Spinoza à Paris 8 Guillaume SIBERTIN BLANC

En marge des hommages ostensibles constamment rendus par Deleuze à Spinoza, une notation furtive du 5ème des Mille plateaux crédite ce dernier d’avoir fait « la théorie la plus profonde du prophétisme, en tenant compte de [sa] sémiotique propre ». Cette communication commencera par retracer le contexte de cette assertion, celui d’une mise en contraste de deux sémiotiques ou « régimes collectifs de signes », au moyen d’une superposition de deux distinctions heuristiques : l’une, filtrée par l’anthropologie des religions et par la tradition vétéro-testamentaire, divise deux « théologies politiques » emblématisées par les figures respectives du prêtre et du prophète ; l’autre, empruntée à la clinique de Gaëtan de Clérambault, démarque deux allures de la pensée délirante – « délire paranoïaque d’interprétation », et « délire passionnel d’action ». Sur cette base, je confronterai la sémiotique dite « passionnelle, subjective et autoritaire » que Deleuze et Guattari attachent au prophétisme, non directement aux premiers chapitres du TTP, mais à un problème exégétique plus large concernant la pluralité des « idées de Dieu » chez Spinoza.
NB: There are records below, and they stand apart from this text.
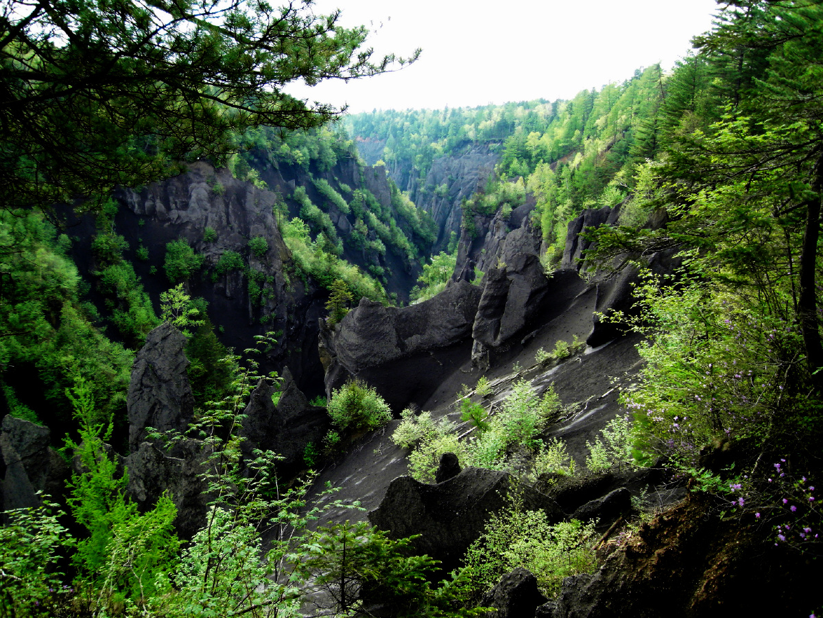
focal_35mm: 24
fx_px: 571
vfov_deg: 56.8
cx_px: 412
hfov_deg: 71.6
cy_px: 309
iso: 80
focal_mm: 4.3
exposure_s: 1/160
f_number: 2.8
L’hypothèse mise à l’épreuve sera alors la suivante : cette sémiotique ne correspond stricto sensu à aucune des trois idées spinozistes de Dieu (ou des trois genres de connaissance qui en expliquent la production), mais elle problématise l’instabilité interne de chacune d’elle, tout en attirant l’attention sur une idée supplémentaire ou excédentaire, à laquelle la 5ème partie de l’Éthique attache un amor erga Deum, comme une quatrième idée de Dieu distincte.